Island of Aquarius: Plastic Explosives Bloom Like Muffins

Island of Aquarius: Plastic Explosives Bloom Like Muffins July 10, 2020

Escape from the Island of Aquarius, pp. 128-139

So. Dr. Cooper has decided, suddenly, not to kill Kelno after all. Instead, he says, he’s going to try to save him.

“Vengeance belongs to God, not to me. You can answer to Him for what you’ve done. In the meantime, I’m going to pass God’s grace along. Jesus saved me; I’m going to try to save you.

Because the island is sinking, of course.

Dr. Cooper, Jay, and the Real Adam MacKenzie step into the square and begin to speak to the people.

The whole crowd gasped, looking at Adam and Jay, and then at Dr. Cooper, and then at Adam again. The same thing could be clearly read on all their faces: What is happening here? These men are back from the dead!

The writing here is just so odd. 

Anyway, the Real Adam MacKenzie speaks out to those he knows, and he tells everyone that the island is sinking, drawing their attention to the quakes, etc. Kelno stands by and yells at the people not to believe MacKenzie.

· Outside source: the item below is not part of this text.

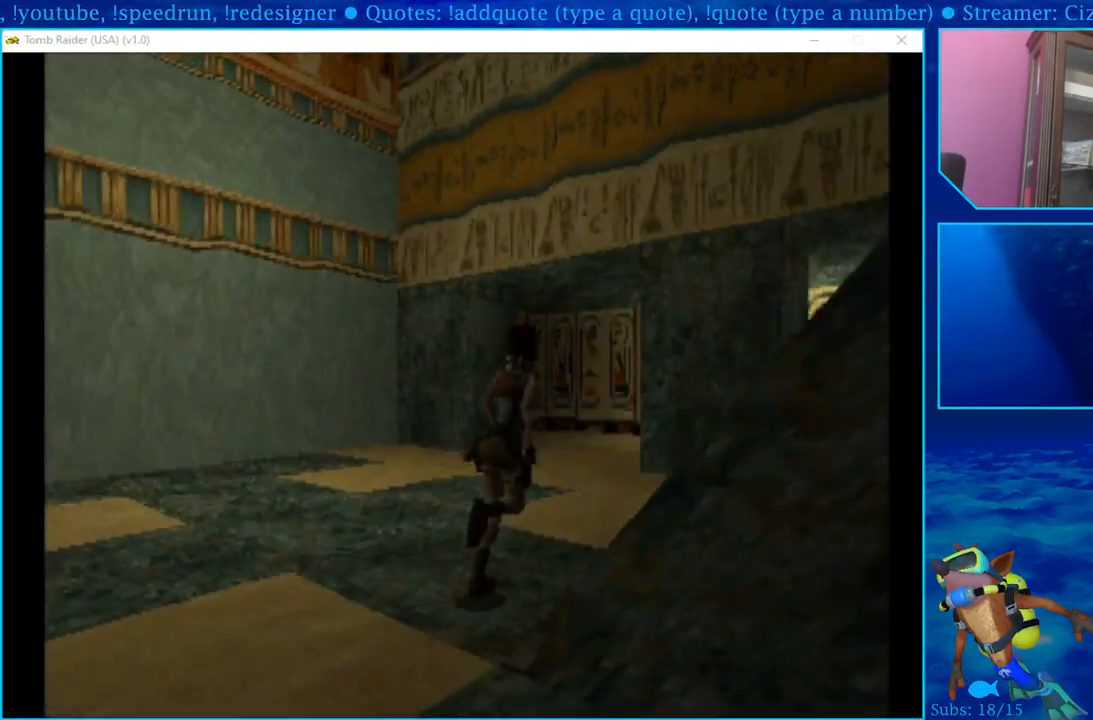
{"buttons": ["DPAD_UP"], "left_stick": "center", "right_stick": "center", "events": [[100, "DPAD_RIGHT", "up"]]}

“He’s lying!” shouted Kelno. “I have the truth. This island will never sink. I will not allow it.”

Really though, what is his game plan? Does Kelno know the island is sinking?

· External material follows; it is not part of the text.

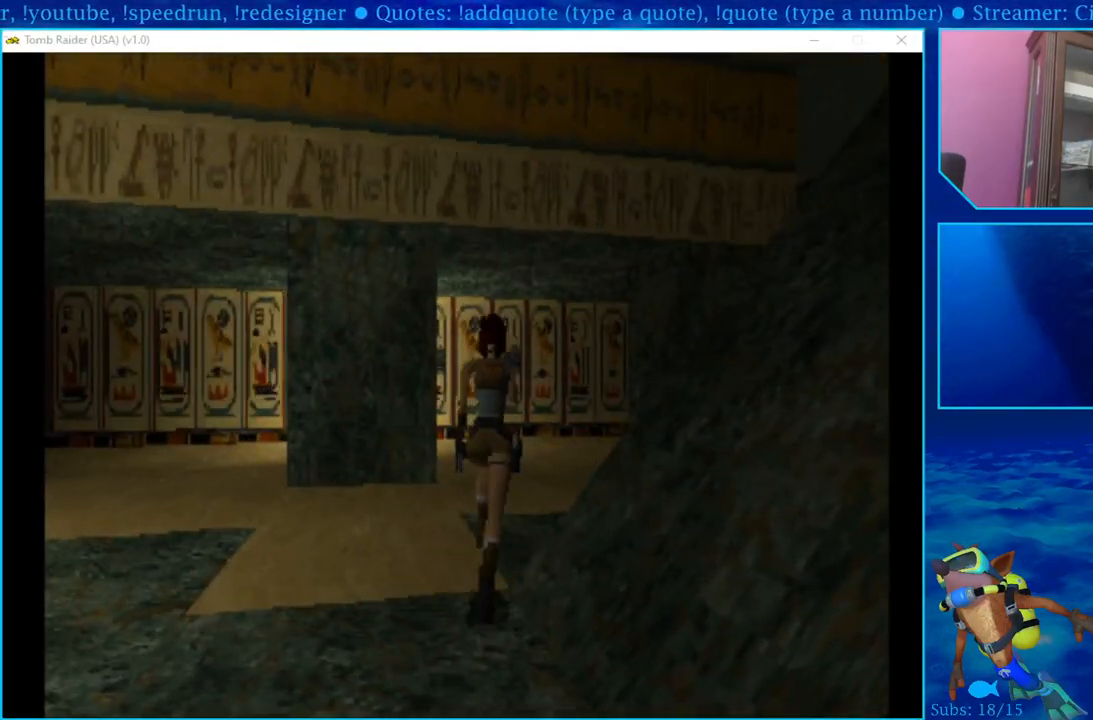
{"buttons": ["DPAD_RIGHT"], "left_stick": "center", "right_stick": "center", "events": [[33, "DPAD_RIGHT", "down"], [83, "DPAD_UP", "up"]]}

Adam responded, “The foundations fo the island are being eroded away by the sea right now, as we speak. The core of the island is breaking up.”

Yeah, uh, okay.

Blah blah, argue argue. We must leave! No, stay! This goes on for some time. I don’t want to die! No, these men are liars! But then, just as Kelno says the earthquakes are an illusion (what?), the ground heaves, and a jagged crack tore through the village. Wait, didn’t this already happen once though, or else why did MacKenzie and the Coopers see a house with glass windows fall into the crack that opened why they were underground? Regardless, with that, the people turned against Kelno, and the conversation ended.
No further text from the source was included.